Waterloo Chronicle – Échange mondial

Tout a commencé avec un article sur les propriétés cachées des vagues — celles que certains d’entre nous apprécieront à la plage cet été.

« Il s’agit d’ondes internes », a déclaré le professeur Kevin Lamb, du département de mathématiques appliquées de l’Université de Waterloo. « Ce sont des ondes sous la surface qui se produisent à cause de la stratification de densité.

« L’exemple le plus simple, c’est quand tu vas nager dans un lac cet été et que tu as cette eau chaude près de la surface, mais quand tu plonges, ça peut faire assez froid. À cause de la variation de température, la densité change aussi, ce qui soutient ces ondes appelées ondes internes. »

Lamb a publié pour la première fois un article sur les propriétés mathématiques de ces vagues mystérieuses il y a six ans et n’a fait que suivre la recherche par à-coups depuis. Il pourrait y avoir une compréhension importante qui en découle, comme d’où viennent les vagues rogue.

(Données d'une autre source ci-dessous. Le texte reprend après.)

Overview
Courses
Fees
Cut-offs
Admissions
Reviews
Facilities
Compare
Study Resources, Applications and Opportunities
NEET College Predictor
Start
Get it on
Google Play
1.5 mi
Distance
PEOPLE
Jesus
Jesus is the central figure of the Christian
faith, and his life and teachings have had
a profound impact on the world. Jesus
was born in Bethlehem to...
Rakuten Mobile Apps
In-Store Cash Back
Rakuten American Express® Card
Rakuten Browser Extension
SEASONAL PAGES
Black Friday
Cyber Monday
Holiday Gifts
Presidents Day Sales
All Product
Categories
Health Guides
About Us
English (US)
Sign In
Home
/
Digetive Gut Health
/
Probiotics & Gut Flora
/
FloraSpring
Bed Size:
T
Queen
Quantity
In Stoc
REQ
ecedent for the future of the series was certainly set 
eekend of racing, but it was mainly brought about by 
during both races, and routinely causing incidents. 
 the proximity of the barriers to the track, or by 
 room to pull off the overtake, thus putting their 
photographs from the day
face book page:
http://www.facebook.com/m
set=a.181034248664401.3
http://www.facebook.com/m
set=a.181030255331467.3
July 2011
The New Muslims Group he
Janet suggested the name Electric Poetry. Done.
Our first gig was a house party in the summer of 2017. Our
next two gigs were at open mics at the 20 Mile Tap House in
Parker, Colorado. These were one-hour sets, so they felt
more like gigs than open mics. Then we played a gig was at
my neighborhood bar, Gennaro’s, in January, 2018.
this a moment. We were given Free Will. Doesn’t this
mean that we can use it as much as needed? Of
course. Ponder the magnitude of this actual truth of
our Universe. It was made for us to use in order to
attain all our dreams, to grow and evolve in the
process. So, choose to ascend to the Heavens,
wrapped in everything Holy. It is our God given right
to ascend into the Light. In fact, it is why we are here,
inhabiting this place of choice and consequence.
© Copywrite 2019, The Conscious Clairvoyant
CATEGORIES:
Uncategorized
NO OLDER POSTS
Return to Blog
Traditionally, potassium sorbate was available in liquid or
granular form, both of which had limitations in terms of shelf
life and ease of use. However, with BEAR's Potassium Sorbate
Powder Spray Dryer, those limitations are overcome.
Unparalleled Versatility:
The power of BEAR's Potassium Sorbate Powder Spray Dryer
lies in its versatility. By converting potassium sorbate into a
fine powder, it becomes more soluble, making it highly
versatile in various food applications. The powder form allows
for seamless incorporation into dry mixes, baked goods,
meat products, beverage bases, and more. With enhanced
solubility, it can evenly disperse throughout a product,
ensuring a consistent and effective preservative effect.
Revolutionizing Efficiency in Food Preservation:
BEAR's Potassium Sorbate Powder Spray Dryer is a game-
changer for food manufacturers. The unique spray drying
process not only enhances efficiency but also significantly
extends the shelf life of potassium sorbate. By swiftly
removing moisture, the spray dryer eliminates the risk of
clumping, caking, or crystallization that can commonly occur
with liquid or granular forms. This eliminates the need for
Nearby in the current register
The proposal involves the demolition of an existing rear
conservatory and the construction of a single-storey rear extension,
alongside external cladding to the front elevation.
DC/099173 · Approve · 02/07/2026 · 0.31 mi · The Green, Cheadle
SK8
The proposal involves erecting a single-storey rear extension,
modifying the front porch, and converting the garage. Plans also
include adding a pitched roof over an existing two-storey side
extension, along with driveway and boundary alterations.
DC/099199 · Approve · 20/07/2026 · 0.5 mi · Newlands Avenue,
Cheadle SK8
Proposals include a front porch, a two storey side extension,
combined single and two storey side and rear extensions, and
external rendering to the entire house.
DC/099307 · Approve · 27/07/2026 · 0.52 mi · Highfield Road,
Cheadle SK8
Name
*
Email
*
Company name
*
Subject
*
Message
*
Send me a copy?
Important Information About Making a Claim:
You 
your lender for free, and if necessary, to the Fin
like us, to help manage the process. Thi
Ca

Il a donc décidé de le présenter comme projet de recherche possible dans le cadre du programme Mitacs Globalink, qui attire certains des jeunes esprits les plus brillants du monde entier et les invite ici pour l’été afin d’aider à résoudre des défis complexes de recherche. Il y a un total de 18 étudiants internationaux venus de pays comme l’Inde, la Chine et le Brésil à Waterloo cet été, qui travaillent avec des professeurs de l’Université de Washington et de l’Université Wilfrid Laurier sur des projets de recherche complexes.

Le programme de bourses s’occupe de tous les détails pour ces jeunes chercheurs alors qu’ils s’habituent à la culture et aux opportunités académiques offertes au Canada. L’objectif est d’inverser la fuite des cerveaux et d’attirer les meilleurs esprits du monde dans la région et d’aider le pays à remporter une course mondiale aux talents.

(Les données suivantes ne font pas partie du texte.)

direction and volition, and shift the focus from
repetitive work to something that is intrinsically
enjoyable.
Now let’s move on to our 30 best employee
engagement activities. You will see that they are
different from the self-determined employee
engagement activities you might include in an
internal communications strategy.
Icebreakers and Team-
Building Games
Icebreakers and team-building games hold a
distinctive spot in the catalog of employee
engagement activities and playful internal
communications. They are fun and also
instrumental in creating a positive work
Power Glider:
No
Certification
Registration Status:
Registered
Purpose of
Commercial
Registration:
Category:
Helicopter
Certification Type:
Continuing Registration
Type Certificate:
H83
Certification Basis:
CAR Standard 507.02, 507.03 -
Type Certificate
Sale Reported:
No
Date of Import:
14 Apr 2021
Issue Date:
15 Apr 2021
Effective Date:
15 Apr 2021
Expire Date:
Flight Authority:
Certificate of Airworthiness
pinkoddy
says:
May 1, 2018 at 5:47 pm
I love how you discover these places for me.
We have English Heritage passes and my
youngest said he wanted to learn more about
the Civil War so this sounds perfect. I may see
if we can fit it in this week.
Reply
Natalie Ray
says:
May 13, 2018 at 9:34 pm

Le Canada occupe actuellement la sixième place internationale en matière de recrutement étudiant, derrière les États-Unis, le Royaume-Uni, l’Australie, l’Allemagne et la France.

Lamb a été agréablement surpris qu’une jeune étudiante en ingénierie de l’Indian Institute of Technology, Aritra Sasmal, s’intéresse à ses recherches et s’est engagée sur le projet. C’était sa première participation au programme et il ne savait pas trop à quoi s’attendre.

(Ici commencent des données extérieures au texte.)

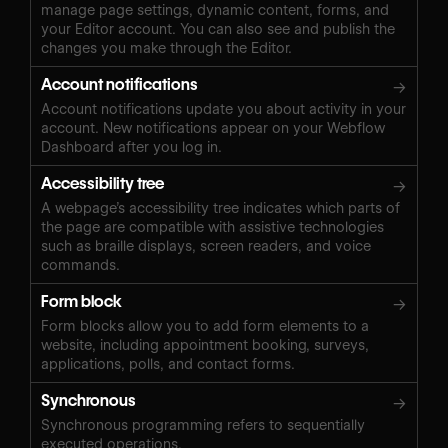
manage page settings, dynamic content, forms, and
your Editor account. You can also see and publish the
changes you make through the Editor.
Account notifications
→
Account notifications update you about activity in your
account. New notifications appear on your Webflow
Dashboard after you log in.
Accessibility tree
→
A webpage’s accessibility tree indicates which parts of
the page are compatible with assistive technologies
such as braille displays, screen readers, and voice
commands.
Form block
→
Form blocks allow you to add form elements to a
website, including appointment booking, surveys,
applications, polls, and contact forms.
Synchronous
→
Synchronous programming refers to sequentially
executed operations.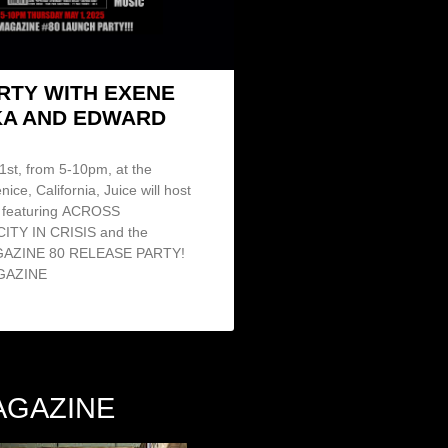
ARTY WITH EXENE
A AND EDWARD
st, from 5-10pm, at the
nice, California, Juice will host
featuring ACROSS
ITY IN CRISIS and the
AGAZINE 80 RELEASE PARTY!
GAZINE
AGAZINE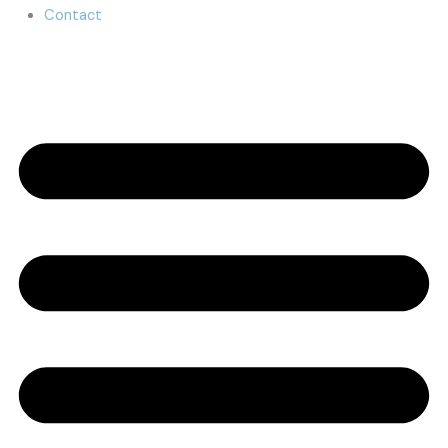
Contact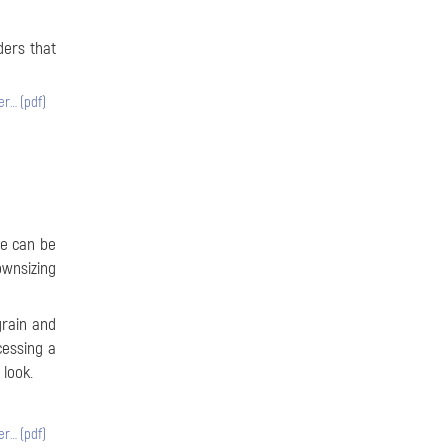
ders that
er… (pdf)
ze can be
ownsizing
grain and
cessing a
 look.
er… (pdf)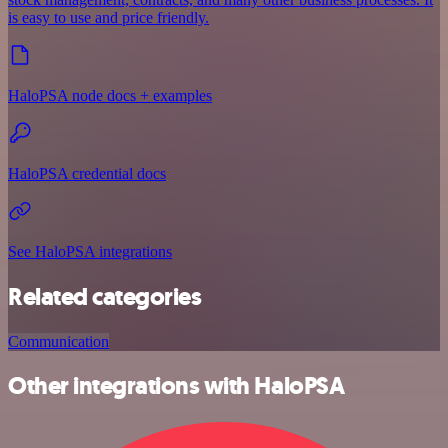
is easy to use and price friendly.
HaloPSA node docs + examples
HaloPSA credential docs
See HaloPSA integrations
Related categories
Communication
Other integrations with HaloPSA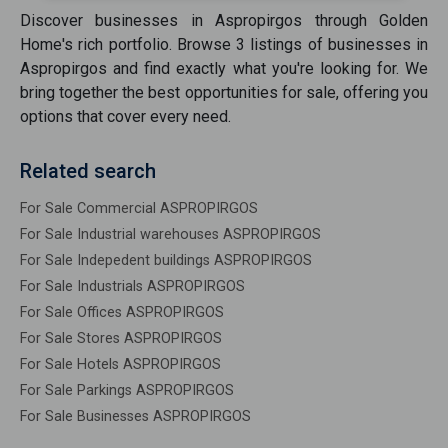
Discover
businesses
in
Aspropirgos
through Golden
Home's rich portfolio. Browse
3
listings of
businesses
in
Aspropirgos
and find exactly what you're looking for. We
bring together the best opportunities
for sale
, offering you
options that cover every need.
Related search
For Sale Commercial ASPROPIRGOS
For Sale Industrial warehouses ASPROPIRGOS
For Sale Indepedent buildings ASPROPIRGOS
For Sale Industrials ASPROPIRGOS
For Sale Offices ASPROPIRGOS
For Sale Stores ASPROPIRGOS
For Sale Hotels ASPROPIRGOS
For Sale Parkings ASPROPIRGOS
For Sale Businesses ASPROPIRGOS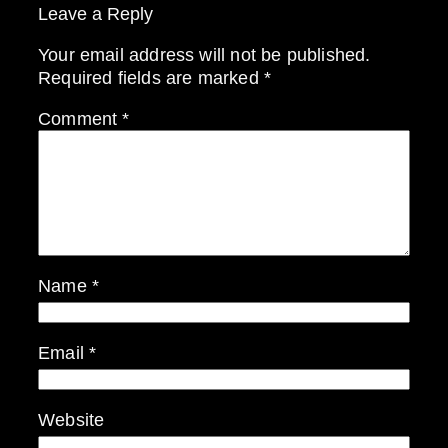
Leave a Reply
Your email address will not be published.
Required fields are marked
*
Comment
*
Name
*
Email
*
Website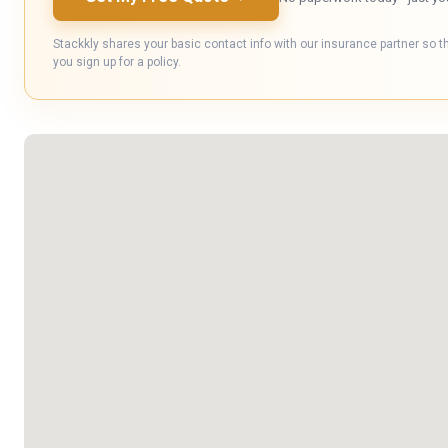
Stackkly shares your basic contact info with our insurance partner so t
you sign up for a policy.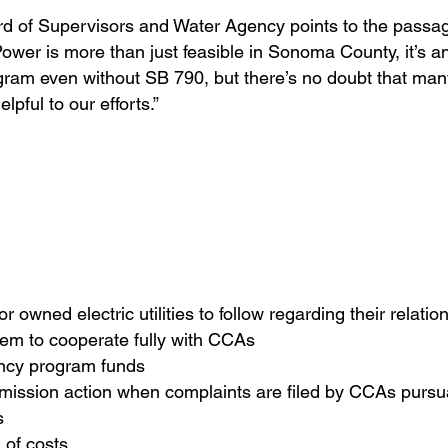
rd of Supervisors and Water Agency points to the passa
wer is more than just feasible in Sonoma County, it’s a
gram even without SB 790, but there’s no doubt that man
lpful to our efforts.”
r owned electric utilities to follow regarding their relat
them to cooperate fully with CCAs
ency program funds
mmission action when complaints are filed by CCAs pursua
s
n of costs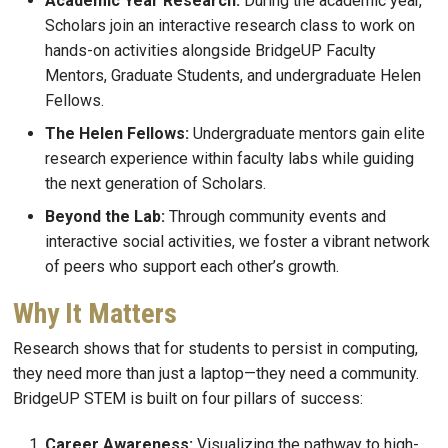
Academic Year Research:
During the academic year,
Scholars join an interactive research class to work on
hands-on activities alongside BridgeUP Faculty
Mentors, Graduate Students, and undergraduate Helen
Fellows.
The Helen Fellows:
Undergraduate mentors gain elite
research experience within faculty labs while guiding
the next generation of Scholars.
Beyond the Lab:
Through community events and
interactive social activities, we foster a vibrant network
of peers who support each other’s growth.
Why It Matters
Research shows that for students to persist in computing,
they need more than just a laptop—they need a community.
BridgeUP STEM is built on four pillars of success:
Career Awareness:
Visualizing the pathway to high-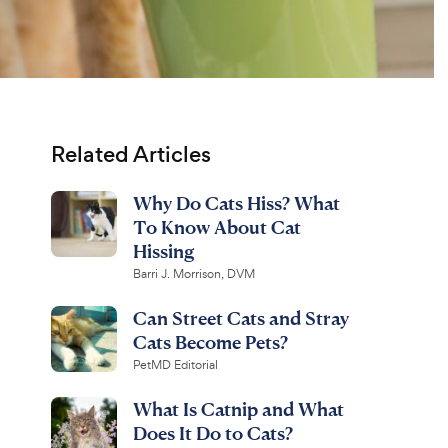
Related Articles
Why Do Cats Hiss? What
To Know About Cat
Hissing
Barri J. Morrison, DVM
Can Street Cats and Stray
Cats Become Pets?
PetMD Editorial
What Is Catnip and What
Does It Do to Cats?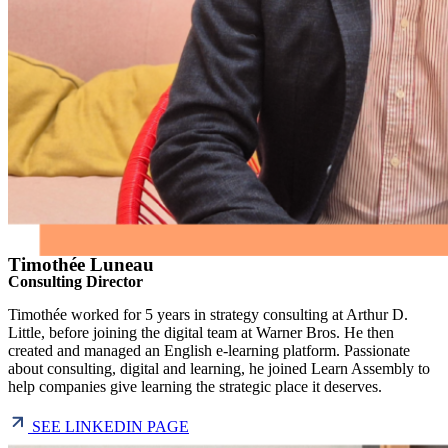
Timothée Luneau
Consulting Director
Timothée worked for 5 years in strategy consulting at Arthur D.
Little, before joining the digital team at Warner Bros. He then
created and managed an English e-learning platform. Passionate
about consulting, digital and learning, he joined Learn Assembly to
help companies give learning the strategic place it deserves.
SEE LINKEDIN PAGE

Lamb a dit que Sasmal a dépassé toutes ses attentes et qu’il le pousse, lui et ses recherches, d’une manière qu’ils n’avaient pas faite depuis des années.

« Il a été un apprenant très rapide et a accompli bien plus que ce à quoi je m’attendais », a déclaré Lamb. « Je cherchais vraiment quelqu’un avec un peu de curiosité et de curiosité, et c’est vraiment plus important que quelqu’un qui a tout le matériel de base. »

Lamb a dit qu’il a ouvert des voies et des domaines de recherche qui ont ouvert des idées sur la suite à prendre. « Il m’a vraiment poussé et posé toutes sortes de questions », a-t-il dit. « Il m’a donné l’incitation à regarder des choses que je n’ai pas vues depuis des années et à chercher des réponses à des questions que je ne connais pas. »

Pour le jeune Sasmal de 20 ans, il a dû choisir entre se rendre au Canada ou en Allemagne cet été et a choisi le programme Mitacs Globalink parce qu’il s’occupait des détails. Il n’avait pas à perdre de temps à coordonner les visas et à négocier la bureaucratie du voyage, ce qui lui laissait plus de temps pour la recherche.

« J’expérimente tout et j’essaie de découvrir sur quoi je veux vraiment travailler plus tard », dit Sasmal. « Ça correspond un peu à mon idée d’excitation, et j’ai dit allons-y. »

Il a dit qu’il avait choisi en fonction du projet et a été agréablement surpris qu’il soit lié à l’UW, qui a une réputation internationale qui le précède. « Je me suis dit 'oh, c’est à l’Université de Waterloo, heureusement pour moi', » a dit Sasmal.

Il a dit qu’il essayait encore de voir ce qu’il aimerait poursuivre à l’avenir, et cette expérience lui a ouvert les possibilités.

Cela a définitivement mis le Canada sur la carte comme destination future pour ses études. « J’aimerais revenir après la fin de mon baccalauréat », dit Sasmal.

C’est l’objectif du programme, a déclaré Arvind Gupta, PDG et directeur scientifique chez Mitacs.

« Mitacs Globalink cherche à mettre le Canada sur la carte académique comme une destination captivante et de premier ordre pour la recherche et l’éducation », a-t-il déclaré.